Travel continues to be a major theme and Delta made it clear the Airlines are having one hot Summer. The company reported record revenue and profitability in the second quarter, and it raised its full-year guidance on the back of strong demand. The 4th of July weekend broke records at airports from coast-to-coast. Delta pointed out that international travel was a source of strength. Flights overseas average over $1,000 and people are paying it. Hotel prices are high too. European travel is up 55% this Summer. That follows the 600% increase from last year, though that compared to peak days of Covid. This all sure fits the bill for what many are calling the “American Revenge Tour.” People were so sick of the lockdown. Demand to get out and do things was as strong as ever. Summer vacations are in full stride.

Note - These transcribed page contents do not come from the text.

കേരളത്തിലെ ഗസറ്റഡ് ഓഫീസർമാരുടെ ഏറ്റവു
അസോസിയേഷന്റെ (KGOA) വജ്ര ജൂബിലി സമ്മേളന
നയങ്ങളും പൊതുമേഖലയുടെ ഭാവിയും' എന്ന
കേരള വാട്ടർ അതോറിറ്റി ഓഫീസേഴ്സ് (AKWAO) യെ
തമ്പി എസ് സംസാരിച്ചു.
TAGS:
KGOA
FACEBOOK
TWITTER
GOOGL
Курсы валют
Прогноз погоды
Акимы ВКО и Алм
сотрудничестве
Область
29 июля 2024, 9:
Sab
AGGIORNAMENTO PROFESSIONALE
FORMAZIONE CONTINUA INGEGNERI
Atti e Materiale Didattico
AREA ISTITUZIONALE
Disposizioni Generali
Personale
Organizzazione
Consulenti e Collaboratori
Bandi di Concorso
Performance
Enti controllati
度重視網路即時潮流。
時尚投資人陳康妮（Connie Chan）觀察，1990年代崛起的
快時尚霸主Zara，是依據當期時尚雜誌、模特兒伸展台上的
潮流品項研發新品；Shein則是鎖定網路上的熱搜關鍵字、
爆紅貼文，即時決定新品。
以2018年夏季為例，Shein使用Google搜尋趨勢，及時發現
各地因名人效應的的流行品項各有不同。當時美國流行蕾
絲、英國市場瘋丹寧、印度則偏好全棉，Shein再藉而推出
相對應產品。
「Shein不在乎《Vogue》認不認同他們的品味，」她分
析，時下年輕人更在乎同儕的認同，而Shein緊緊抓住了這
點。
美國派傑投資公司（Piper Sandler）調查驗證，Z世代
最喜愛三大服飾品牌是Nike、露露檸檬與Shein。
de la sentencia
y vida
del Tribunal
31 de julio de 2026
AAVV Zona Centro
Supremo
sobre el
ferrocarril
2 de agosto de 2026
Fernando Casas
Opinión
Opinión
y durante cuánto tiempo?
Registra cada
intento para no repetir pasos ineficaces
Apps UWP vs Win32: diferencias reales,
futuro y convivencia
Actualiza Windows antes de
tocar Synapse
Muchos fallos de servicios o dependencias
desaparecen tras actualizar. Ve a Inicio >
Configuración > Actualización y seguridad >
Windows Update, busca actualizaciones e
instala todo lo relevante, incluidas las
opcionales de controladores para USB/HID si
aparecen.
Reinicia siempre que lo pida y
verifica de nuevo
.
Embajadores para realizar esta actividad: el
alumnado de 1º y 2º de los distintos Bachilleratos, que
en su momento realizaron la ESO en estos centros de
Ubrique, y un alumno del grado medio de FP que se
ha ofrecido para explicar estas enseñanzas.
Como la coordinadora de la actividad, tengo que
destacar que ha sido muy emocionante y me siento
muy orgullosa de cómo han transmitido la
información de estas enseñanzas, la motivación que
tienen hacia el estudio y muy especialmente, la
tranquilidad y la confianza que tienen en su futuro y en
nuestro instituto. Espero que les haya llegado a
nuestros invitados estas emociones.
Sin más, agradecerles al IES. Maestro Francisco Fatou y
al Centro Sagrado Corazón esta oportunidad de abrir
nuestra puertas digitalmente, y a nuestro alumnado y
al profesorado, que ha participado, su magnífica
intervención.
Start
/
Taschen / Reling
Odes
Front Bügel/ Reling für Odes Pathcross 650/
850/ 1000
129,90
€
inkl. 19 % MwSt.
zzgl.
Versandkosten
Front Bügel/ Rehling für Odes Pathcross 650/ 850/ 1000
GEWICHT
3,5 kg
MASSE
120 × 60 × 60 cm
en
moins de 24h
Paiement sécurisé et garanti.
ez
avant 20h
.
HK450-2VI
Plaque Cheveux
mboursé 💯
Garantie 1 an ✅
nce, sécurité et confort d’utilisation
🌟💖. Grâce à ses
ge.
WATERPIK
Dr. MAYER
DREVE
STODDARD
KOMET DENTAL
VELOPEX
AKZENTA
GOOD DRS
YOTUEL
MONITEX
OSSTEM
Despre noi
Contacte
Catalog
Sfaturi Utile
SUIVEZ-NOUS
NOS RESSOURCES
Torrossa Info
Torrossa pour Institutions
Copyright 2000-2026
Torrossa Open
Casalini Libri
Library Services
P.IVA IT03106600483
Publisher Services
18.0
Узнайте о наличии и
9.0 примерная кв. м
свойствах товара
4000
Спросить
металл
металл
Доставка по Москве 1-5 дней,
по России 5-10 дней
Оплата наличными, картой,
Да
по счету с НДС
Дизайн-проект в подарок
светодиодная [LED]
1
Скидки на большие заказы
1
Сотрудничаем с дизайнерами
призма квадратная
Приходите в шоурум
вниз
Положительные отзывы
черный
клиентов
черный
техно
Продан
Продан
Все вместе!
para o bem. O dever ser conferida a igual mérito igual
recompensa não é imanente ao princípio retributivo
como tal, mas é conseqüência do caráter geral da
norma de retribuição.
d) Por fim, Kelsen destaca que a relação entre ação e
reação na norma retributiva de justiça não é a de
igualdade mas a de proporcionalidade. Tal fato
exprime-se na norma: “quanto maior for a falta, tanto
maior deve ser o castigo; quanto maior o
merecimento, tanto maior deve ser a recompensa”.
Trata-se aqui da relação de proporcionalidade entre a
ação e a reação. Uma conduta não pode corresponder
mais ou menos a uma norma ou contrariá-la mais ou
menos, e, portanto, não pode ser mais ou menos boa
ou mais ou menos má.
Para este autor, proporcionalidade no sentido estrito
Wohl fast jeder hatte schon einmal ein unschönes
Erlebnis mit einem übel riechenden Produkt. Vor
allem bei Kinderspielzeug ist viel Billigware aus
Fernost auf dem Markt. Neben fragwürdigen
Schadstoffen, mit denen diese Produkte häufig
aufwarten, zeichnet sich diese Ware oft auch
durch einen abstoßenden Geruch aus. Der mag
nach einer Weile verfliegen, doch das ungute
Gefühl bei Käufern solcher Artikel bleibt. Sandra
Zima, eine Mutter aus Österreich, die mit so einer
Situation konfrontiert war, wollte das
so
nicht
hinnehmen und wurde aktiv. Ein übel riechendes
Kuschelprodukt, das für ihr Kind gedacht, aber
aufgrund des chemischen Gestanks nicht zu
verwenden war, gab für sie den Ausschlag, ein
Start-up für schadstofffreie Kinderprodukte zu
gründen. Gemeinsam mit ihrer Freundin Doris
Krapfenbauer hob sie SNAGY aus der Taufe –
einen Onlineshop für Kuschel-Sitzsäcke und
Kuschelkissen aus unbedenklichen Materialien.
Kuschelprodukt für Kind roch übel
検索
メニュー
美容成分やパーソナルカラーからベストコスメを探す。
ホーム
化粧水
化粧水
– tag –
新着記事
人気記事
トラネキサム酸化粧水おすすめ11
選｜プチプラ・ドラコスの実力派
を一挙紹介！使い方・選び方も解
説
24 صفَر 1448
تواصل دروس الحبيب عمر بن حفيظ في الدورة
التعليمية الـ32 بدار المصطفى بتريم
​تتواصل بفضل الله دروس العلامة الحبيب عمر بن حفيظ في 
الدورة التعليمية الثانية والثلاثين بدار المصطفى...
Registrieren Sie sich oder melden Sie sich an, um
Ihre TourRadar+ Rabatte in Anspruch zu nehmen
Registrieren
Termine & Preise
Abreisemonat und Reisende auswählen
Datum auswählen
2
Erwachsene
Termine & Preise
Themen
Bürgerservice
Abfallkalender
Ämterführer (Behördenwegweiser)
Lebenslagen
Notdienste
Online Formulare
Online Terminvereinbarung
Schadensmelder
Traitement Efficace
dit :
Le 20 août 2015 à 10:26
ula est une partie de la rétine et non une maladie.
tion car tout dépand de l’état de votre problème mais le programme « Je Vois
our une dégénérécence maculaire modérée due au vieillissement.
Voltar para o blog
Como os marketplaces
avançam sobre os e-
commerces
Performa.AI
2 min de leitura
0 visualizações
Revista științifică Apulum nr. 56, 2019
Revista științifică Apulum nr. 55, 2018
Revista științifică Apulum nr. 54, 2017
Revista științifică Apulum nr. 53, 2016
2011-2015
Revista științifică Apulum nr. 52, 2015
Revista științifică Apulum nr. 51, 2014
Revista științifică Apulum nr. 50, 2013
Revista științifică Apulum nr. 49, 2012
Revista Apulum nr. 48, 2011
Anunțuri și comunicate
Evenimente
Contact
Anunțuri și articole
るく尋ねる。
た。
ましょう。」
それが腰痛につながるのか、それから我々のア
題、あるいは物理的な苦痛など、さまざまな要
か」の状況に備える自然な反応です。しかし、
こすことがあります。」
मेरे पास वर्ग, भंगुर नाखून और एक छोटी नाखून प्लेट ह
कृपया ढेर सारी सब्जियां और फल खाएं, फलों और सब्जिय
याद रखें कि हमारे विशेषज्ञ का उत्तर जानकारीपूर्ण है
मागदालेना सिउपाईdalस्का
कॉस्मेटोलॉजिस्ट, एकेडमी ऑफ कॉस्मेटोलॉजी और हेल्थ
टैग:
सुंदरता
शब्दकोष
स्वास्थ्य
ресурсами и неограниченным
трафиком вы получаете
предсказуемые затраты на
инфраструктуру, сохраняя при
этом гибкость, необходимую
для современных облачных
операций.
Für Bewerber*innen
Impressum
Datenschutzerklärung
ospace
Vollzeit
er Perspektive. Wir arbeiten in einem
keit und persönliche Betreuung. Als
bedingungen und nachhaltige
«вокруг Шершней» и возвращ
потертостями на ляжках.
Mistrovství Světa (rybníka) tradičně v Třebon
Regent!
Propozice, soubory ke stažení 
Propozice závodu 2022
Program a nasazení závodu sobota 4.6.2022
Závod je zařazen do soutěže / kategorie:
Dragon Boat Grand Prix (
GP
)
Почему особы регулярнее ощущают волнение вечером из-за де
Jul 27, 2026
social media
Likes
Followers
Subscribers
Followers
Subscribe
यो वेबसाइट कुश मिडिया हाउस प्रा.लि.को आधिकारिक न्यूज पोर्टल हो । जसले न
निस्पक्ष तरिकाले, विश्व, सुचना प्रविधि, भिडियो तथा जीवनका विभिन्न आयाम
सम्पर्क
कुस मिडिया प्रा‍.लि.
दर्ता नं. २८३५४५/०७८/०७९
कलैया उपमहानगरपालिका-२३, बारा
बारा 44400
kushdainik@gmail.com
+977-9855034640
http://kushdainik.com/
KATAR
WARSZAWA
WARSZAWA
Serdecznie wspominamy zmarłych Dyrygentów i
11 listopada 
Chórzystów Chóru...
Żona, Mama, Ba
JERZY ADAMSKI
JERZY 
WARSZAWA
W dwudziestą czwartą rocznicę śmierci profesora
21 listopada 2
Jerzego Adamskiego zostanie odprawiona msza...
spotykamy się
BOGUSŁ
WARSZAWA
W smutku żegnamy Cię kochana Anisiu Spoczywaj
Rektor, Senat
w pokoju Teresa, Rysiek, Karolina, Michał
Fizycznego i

That is now. So, what’s next? There are some indicators suggesting this Summer will bring a meaningful peak to travel. The Revenge Tour comes with significant cost and there are already signs that Americans plan to hunker down in the Fall to pay those bills. Hotels and airlines are starting to see prices flatten out and, in some cases, come down. The resiliency of the American Consumer has defied the most widely predicted recession in 2023. The American people have continued to spend money on cars, vacations and at restaurants. This has offset weakness in other sectors of the Economy. Recession hasn’t happened. The big question is will Americans keep spending? The answer is: stay tuned. But signals suggest the current rate will not keep pace.
The slowing inflation likely won’t deter the Fed at their next meeting in 2 weeks. Inflation is undoubtedly better than where it was. It’s even better than where most thought it would be by now. But the Fed isn’t likely to take too much comfort in just one month of better-than-expected data. The Market is assigning a 96% probability of another rate hike, which would take the overnight rate to 5.5%. It will be the first time in years the overnight rate is higher than the core inflation rate. The Market is also now pricing in the first rate cut in January. That moved up significantly from the previous expectation for May at the start of this week.
Interest rates fell pretty precipitously in response to the inflation reports. The 2-Year Treasury yield hit 5% in July for the first time since before the Financial Crisis in 2008. The 10-Year punched through 4% again, nearing multi-year highs. Neither of them held those levels. Both 2’s and 10’s reversed lower, with the front-end of the curve moving the fastest. This is an indication the Fed is nearing an end to rate hikes. It also suggests the Economy is slowing. Also of significance, that yield-curve remains extremely inverted; Long a sign of looming recession. Perhaps that’s why the Market is pricing in a Fed cut in January.
Inflation clearly matters. But the direction is more important than the level to the Market. Remember, it’s all about expectations. It’s not about good versus bad. It’s about being better or worse. The Market is a discounting mechanism and has been pricing in this improvement for nearly a year. What’s clear: Inflation was last year’s problem. This year has been about recovery and the surprisingly sustainable spike in spending. How long it lasts is what the Market is trying to sniff out. It’s already sensing what the new year will bring.
Have a nice weekend. We’ll be back, dark and early on Monday.